“Ride the Rim” Pin

Western Oregon is so humid compared to Sacramento! Everything was covered in a thick layer of dew when we woke up. It took us at least an hour of laying things out on the black asphalt parking lot to dry our gear. We spent that time cooking up breakfast and a few pots of coffee. Coffeeeee. Mmmmm. Julie likes coffee like Homer Simpson likes donuts!

And then we started climbing again. Remember: we live at 20 feet above sea level in a very flat valley. Climbing up to Crater Lake National Park on a loaded bicycle is no easy feat. Mark seemed to manage okay, all things considered, but Julie really struggled. The hills had long since disappeared, and now we were climbing mountains – or, rather, one long mountain. This was the second day of relentless, unceasing climbing. No descents to rest the legs or catch a breath.

This was Day 3 of the mini-tour, and our bodies were tired. Especially Julie’s. Her insomnia was killing her. How could sleep continue to be so elusive when she was so exhausted? Every pedal stroke was a gargantuan effort. She fixated on her cyclometer, telling herself that she would permit herself a five-minute rest every mile.

We kept seeing cars loaded with bikes fly past us. Obviously, we were going about this all wrong!  We were such an oddity that some car passengers snapped photos of us as they whizzed by, but nobody stopped and offered us a ride.  (If anybody actually had offered us a ride, would we have taken it?  What can we say…We’re not proud.)

We had gone less than 5 miles and already we were running out of water again. We stopped at an unmanned information kiosk, ostensibly to look at the map, but really to rest again and to beg for water from some unsuspecting motorist.

A very kind Asian couple that spoke little English stopped to look at the roadside map and very generously refilled our water bottles once, and then again after we chugged them down in the time it took them to consider the map. They said they admired what we were doing, but we were questioning our own sanity as we continued inching our way up the mountain.

About 8 miles up, Julie completely ran out of steam. We pulled over, leaned our bikes against some road signs and she sat down on the side of the road for about 20 minutes.
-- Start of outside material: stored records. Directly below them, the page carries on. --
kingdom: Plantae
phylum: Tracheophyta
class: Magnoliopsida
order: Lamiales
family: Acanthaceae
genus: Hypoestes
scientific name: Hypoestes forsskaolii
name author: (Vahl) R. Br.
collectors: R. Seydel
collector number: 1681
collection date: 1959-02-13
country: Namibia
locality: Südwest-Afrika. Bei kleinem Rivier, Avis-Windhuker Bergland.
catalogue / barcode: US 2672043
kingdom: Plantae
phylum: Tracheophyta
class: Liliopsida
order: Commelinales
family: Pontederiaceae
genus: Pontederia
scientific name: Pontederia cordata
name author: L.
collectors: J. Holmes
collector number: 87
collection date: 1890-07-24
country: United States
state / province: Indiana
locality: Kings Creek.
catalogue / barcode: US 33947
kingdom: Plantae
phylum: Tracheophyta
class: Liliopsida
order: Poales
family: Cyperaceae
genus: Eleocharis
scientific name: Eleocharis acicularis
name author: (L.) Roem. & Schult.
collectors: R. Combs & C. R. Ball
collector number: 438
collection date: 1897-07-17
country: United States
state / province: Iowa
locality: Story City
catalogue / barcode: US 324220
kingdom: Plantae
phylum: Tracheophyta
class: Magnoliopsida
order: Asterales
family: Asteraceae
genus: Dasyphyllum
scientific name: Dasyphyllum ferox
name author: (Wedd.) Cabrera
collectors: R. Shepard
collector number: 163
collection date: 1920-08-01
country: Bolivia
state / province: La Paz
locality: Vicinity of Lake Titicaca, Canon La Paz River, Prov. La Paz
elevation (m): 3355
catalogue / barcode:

She wanted to eat and drink, but at the same time, she wanted to throw up. She forced herself to nibble on some snacks and sip some water. Then Mark pulled out the emergency rations (chocolate) and Julie began to revive.  Eventually, she recovered enough to get back on the bike and keep on climbing.

Luckily, and unbeknownst to us at that moment, we were nearly at the top. We struggled up and around one more switch back, and we crested this infernal mountain! And then we coasted about a mile down the back side of the peak to Mazama Village, the campground area at the base of Crater Lake.

After scarfing down possibly the best lunch of our lives at the national park restaurant, we paid for our camp spot, and unloaded our bikes, storing everything in the large bear box. It was late afternoon and we were completely exhausted. Unfortunately for us, Mazama Village is seven miles and 1100 feet below the rim. We could barely stumble into camp; there was no way we were going to be able to climb yet another mountain that day.

But, Julie was dead set on getting an official “Ride the Rim” pin. Yes, we know that it’s meant for people who have actually ridden around the rim of Crater Lake, but that’s only 33 miles, and we had ridden over 80 just to get there. Hadn’t we earned it? We thought so! Besides, we planned to ride the rim later in the week, so it wasn’t really cheating, was it? We’re so glad you agree.

So we and our unloaded bicycles hitched a ride with one of the many trucks carrying cyclists and their bicycles up to the rim of Crater Lake.

Mark enjoying the spectacular view of Crater Lake
Mark enjoying the spectacular view of Crater Lake
Our unloaded bikes enjoying the view
A hard-earned ‘Ride the Rim’ lapel pin

We spent a few minutes fighting the crowds and trying to appreciate the gorgeous view, but we were sooooo tired! We turned around and coasted halfway down the mountain to the Visitor’s Center, where Ride the Rim volunteers registered us and gave us our hard-earned pins! (They, too, agreed that we’d earned them.) And then we coasted the rest of the way back down to the campground, where we found all our belongings still in the bear box, just as we’d left them.

Today’s mileage: 20 miles


2 thoughts on ““Ride the Rim” Pin”

  1. On a bicycle trip in Italy I was so tired after 2 days I actually hitch-hiked with my bike from Grossetto to Florence. How humiliating!!

    1. Not humiliating at all! I totally get it! If I had tried to do this by myself, I don’t know if I’d have made it even one day! It is so challenging – mentally, physically, and emotionally – that even having tried it on your own is a feat in itself. You should be proud of what you accomplished!